I've noticed the "Who is a Jew" question popping up in relation to "Messianic" Jews lately, and it seems to be morphing into more of a "What is Judaism" question. As a people dispersed across the world for the last two millennia, constantly either assimilating into or being expelled from host cultures and nations, so much mixing of blood and ideas has occurred that it's very hard for the secular state of Israel to determine who is truly Jewish. It should be mentioned here that according to traditional Judaism, a Jew is anyone either born of a Jewish mother or who underwent conversion under which he or she accepted the 613 commandments, underwent circumcision (if he is a "he"), and immersed in a mikvah.
The secular state of Israel's definition is rooted in its mission as a haven for persecuted Jews. For Israel, a Jew is a person with one Jewish grandparent who has not opted to follow another religion.
Recent years have seen the invention of "Messianic Judaism," primarily in the United States. In the previous generation, these would have been "Jews for Jesus," i.e., Christians of Jewish descent, most of whom believe that Jesus was the Jewish Moshiach as prophesized in the writings of the Prophets. In recent years, a new brand of Jews for Jesus, "Messianic Judaism," has sprung up. In this religion, adherents set up "Synagogues," observe their Sabbath on Saturdays, and acknowledge Jewish holidays, although concepts like "Halachah," (Jewish law) are unknown. Some of the adherents are of Jewish descent and some are not.
The traditional Jewish perspective is that the Moshiach must complete three tasks to be considered authentic:
1. Ingather all the exiled Jews from around the world.
2. Rebuild the temple in Jerusalem.
3. Bring peace.
Because Jesus, as well as dozens of others throughout history claiming to be Moshiach, failed to do so, he obviously does not qualify and Jewish texts do not spend much ink refuting Christianity. It's assumed that anyone who was raised with even a rudimentary Jewish education would never go for such a thing. Indeed I have never met a "Messianic" Jew who could quote a single Gemarah.
Most Israelis, and many traditional or "Orthodox" Jews to whom I mention "Messianic Judaism," are genuinely confused. After all, don't all Jews believe in the imminent arrival of Moshiach? It's one of the thirteen basic principles of the Jewish faith. It is only when they begin to understand that, "Messianic Judaism," is just Christianity by subterfuge that they begin to feel offended. It would be as if one were to rebuild the holy temple in Jerusalem to exactly the dimensions and layout as defined in the Torah, and then place an idol to the Roman god Pan in the Holy of Holies.
The question then arises, what about a Messianic Jew who wants to make aliyah?
The Jerusalem Post's aliyah expert answered:
Q: We are Messianic Jews and would like to make Aliyah. How difficult would this be?

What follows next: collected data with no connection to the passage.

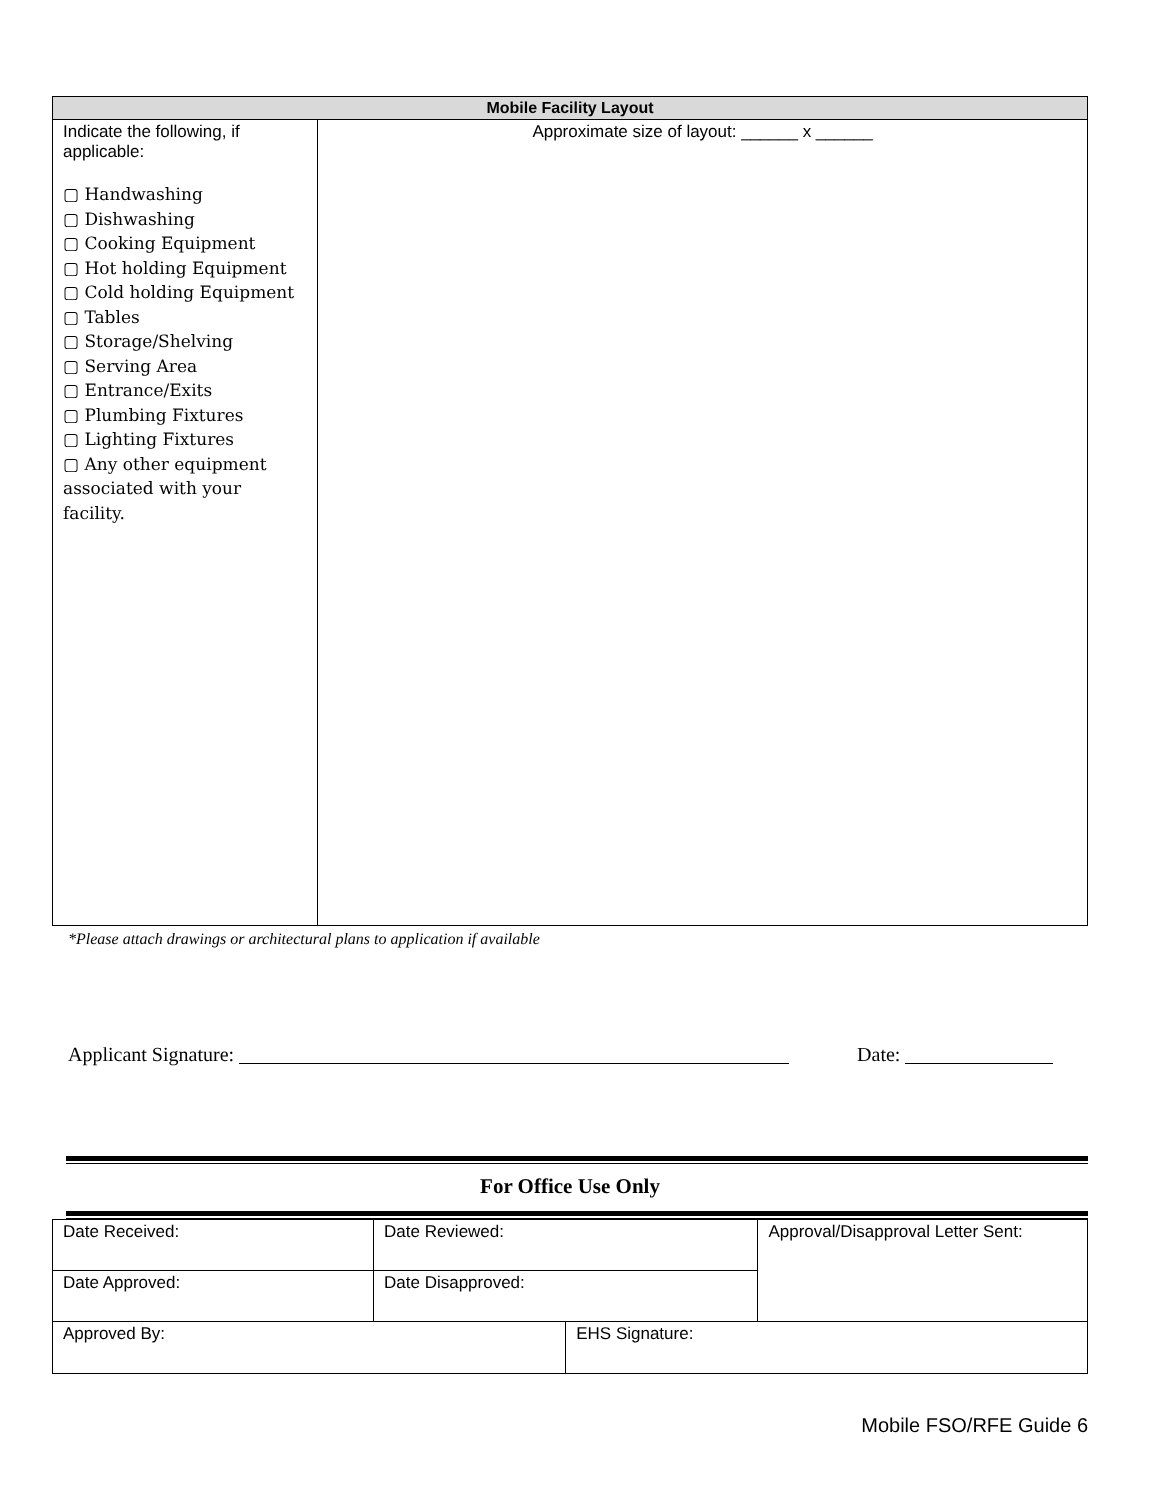| Mobile Facility Layout | |
| --- | --- |
| Indicate the following, if applicable: ▢ Handwashing ▢ Dishwashing ▢ Cooking Equipment ▢ Hot holding Equipment ▢ Cold holding Equipment ▢ Tables ▢ Storage/Shelving ▢ Serving Area ▢ Entrance/Exits ▢ Plumbing Fixtures ▢ Lighting Fixtures ▢ Any other equipment associated with your facility. | Approximate size of layout: ______ x ______ |
*Please attach drawings or architectural plans to application if available
Applicant Signature: Date:
For Office Use Only
| Date Received: | Date Reviewed: | | Approval/Disapproval Letter Sent: |
| Date Approved: | Date Disapproved: | | |
| Approved By: | | EHS Signature: | |
Mobile FSO/RFE Guide 6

A: From the inquiries that I have received, I have come to the conclusion that there seems to be 2 different interpretations of the meaning of "Messianic Jews." One seems to be people born Jewish who have embraced Jesus as the Messiah and follow the . The other appears to be people, not of Jewish birth who support the Jewish religion and who believe in both testaments. If the questioner is the former then it would appear that s/he is entitled to make Aliyah in accordance with the Law of Return. If the latter is the case then the questioner does not qualify for Aliyah.
So by his interpretation, Messianic Judaism still passes the bar. But then this morning I read a story in Yediot Achronot:
Three Messianic Jews residing in Britain filed a petition with the High Court of Justice Wednesday in an effort to convince Interior Minister Eli Yishai to grant them citizenship…
..They claim they have appealed to the Interior Ministry a number of times but were rejected because they are Messianic Jews. They say the ministry sees members of their faith as missionaries and has denied their appeals for this reason.
The courts, which determine who is a Jew, are controlled by the liberal-secular ruling class, but the Interior Ministry is controlled by the Hareidi ("Ultra-Orthox") Shas party and the nationalist Yisrael Beitenu party. Of course I too would oppose allowing them to make aliyah. I have respect for Christians who want to practice as they choose if they leave me alone, but to allow these people to spread their beliefs through deceit and subterfuge is too great a risk to the spiritual health of the state. Such are the conflicts in a state which defines itself as both secular and Jewish, but not all-the-way Jewish.